[Start of section]

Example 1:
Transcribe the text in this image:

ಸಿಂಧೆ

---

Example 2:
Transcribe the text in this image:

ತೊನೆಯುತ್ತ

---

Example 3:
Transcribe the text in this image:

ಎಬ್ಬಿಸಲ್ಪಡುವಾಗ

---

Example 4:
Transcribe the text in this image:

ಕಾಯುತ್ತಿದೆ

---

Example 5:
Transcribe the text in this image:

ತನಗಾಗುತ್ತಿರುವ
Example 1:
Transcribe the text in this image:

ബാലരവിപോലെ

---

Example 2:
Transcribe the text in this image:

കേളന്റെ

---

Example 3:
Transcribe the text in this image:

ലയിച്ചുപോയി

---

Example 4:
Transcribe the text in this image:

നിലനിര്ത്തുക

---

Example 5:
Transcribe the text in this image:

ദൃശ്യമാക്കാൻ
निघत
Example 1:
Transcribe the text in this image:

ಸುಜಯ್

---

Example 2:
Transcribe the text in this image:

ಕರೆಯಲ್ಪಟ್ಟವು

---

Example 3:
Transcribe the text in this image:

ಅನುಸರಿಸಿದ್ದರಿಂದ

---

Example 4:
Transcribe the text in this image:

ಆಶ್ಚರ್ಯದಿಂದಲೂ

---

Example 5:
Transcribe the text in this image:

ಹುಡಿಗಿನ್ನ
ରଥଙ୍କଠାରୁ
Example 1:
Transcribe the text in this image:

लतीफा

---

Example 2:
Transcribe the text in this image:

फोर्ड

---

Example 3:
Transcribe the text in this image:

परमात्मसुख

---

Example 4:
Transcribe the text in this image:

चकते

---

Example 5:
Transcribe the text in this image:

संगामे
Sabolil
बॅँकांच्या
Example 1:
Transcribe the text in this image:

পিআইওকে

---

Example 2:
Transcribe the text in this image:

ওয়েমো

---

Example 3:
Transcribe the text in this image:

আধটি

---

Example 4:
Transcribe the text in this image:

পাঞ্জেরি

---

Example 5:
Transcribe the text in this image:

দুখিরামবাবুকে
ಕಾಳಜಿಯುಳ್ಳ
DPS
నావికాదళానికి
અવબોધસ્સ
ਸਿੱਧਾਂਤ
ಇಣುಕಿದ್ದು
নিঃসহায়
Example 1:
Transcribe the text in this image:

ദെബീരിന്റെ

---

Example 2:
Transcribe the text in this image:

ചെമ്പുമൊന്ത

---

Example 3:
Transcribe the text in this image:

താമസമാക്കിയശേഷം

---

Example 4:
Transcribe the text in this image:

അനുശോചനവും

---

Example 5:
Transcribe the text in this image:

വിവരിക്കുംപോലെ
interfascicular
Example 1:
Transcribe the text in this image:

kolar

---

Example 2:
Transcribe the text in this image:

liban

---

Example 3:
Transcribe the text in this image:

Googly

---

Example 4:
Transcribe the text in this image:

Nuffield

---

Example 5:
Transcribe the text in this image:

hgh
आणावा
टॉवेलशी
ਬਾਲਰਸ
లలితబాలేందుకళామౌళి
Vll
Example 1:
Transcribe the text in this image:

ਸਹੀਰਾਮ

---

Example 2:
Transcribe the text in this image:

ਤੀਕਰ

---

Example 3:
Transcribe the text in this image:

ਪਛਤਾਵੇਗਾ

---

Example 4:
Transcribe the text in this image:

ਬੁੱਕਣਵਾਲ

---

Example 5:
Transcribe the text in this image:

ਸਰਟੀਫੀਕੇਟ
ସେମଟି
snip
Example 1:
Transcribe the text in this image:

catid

[End of section]

• TASK TO COMPLETE:
Your task is to print all of the records exactly.

• RESULT OF THE TASK:
Example 1:
Transcribe the text in this image:

ಸಿಂಧೆ

---

Example 2:
Transcribe the text in this image:

ತೊನೆಯುತ್ತ

---

Example 3:
Transcribe the text in this image:

ಎಬ್ಬಿಸಲ್ಪಡುವಾಗ

---

Example 4:
Transcribe the text in this image:

ಕಾಯುತ್ತಿದೆ

---

Example 5:
Transcribe the text in this image:

ತನಗಾಗುತ್ತಿರುವ
Example 1:
Transcribe the text in this image:

ബാലരവിപോലെ

---

Example 2:
Transcribe the text in this image:

കേളന്റെ

---

Example 3:
Transcribe the text in this image:

ലയിച്ചുപോയി

---

Example 4:
Transcribe the text in this image:

നിലനിര്ത്തുക

---

Example 5:
Transcribe the text in this image:

ദൃശ്യമാക്കാൻ
निघत
Example 1:
Transcribe the text in this image:

ಸುಜಯ್

---

Example 2:
Transcribe the text in this image:

ಕರೆಯಲ್ಪಟ್ಟವು

---

Example 3:
Transcribe the text in this image:

ಅನುಸರಿಸಿದ್ದರಿಂದ

---

Example 4:
Transcribe the text in this image:

ಆಶ್ಚರ್ಯದಿಂದಲೂ

---

Example 5:
Transcribe the text in this image:

ಹುಡಿಗಿನ್ನ
ରଥଙ୍କଠାରୁ
Example 1:
Transcribe the text in this image:

लतीफा

---

Example 2:
Transcribe the text in this image:

फोर्ड

---

Example 3:
Transcribe the text in this image:

परमात्मसुख

---

Example 4:
Transcribe the text in this image:

चकते

---

Example 5:
Transcribe the text in this image:

संगामे
Sabolil
बॅँकांच्या
Example 1:
Transcribe the text in this image:

পিআইওকে

---

Example 2:
Transcribe the text in this image:

ওয়েমো

---

Example 3:
Transcribe the text in this image:

আধটি

---

Example 4:
Transcribe the text in this image:

পাঞ্জেরি

---

Example 5:
Transcribe the text in this image:

দুখিরামবাবুকে
ಕಾಳಜಿಯುಳ್ಳ
DPS
నావికాదళానికి
અવબોધસ્સ
ਸਿੱਧਾਂਤ
ಇಣುಕಿದ್ದು
নিঃসহায়
Example 1:
Transcribe the text in this image:

ദെബീരിന്റെ

---

Example 2:
Transcribe the text in this image:

ചെമ്പുമൊന്ത

---

Example 3:
Transcribe the text in this image:

താമസമാക്കിയശേഷം

---

Example 4:
Transcribe the text in this image:

അനുശോചനവും

---

Example 5:
Transcribe the text in this image:

വിവരിക്കുംപോലെ
interfascicular
Example 1:
Transcribe the text in this image:

kolar

---

Example 2:
Transcribe the text in this image:

liban

---

Example 3:
Transcribe the text in this image:

Googly

---

Example 4:
Transcribe the text in this image:

Nuffield

---

Example 5:
Transcribe the text in this image:

hgh
आणावा
टॉवेलशी
ਬਾਲਰਸ
లలితబాలేందుకళామౌళి
Vll
Example 1:
Transcribe the text in this image:

ਸਹੀਰਾਮ

---

Example 2:
Transcribe the text in this image:

ਤੀਕਰ

---

Example 3:
Transcribe the text in this image:

ਪਛਤਾਵੇਗਾ

---

Example 4:
Transcribe the text in this image:

ਬੁੱਕਣਵਾਲ

---

Example 5:
Transcribe the text in this image:

ਸਰਟੀਫੀਕੇਟ
ସେମଟି
snip
Example 1:
Transcribe the text in this image:

catid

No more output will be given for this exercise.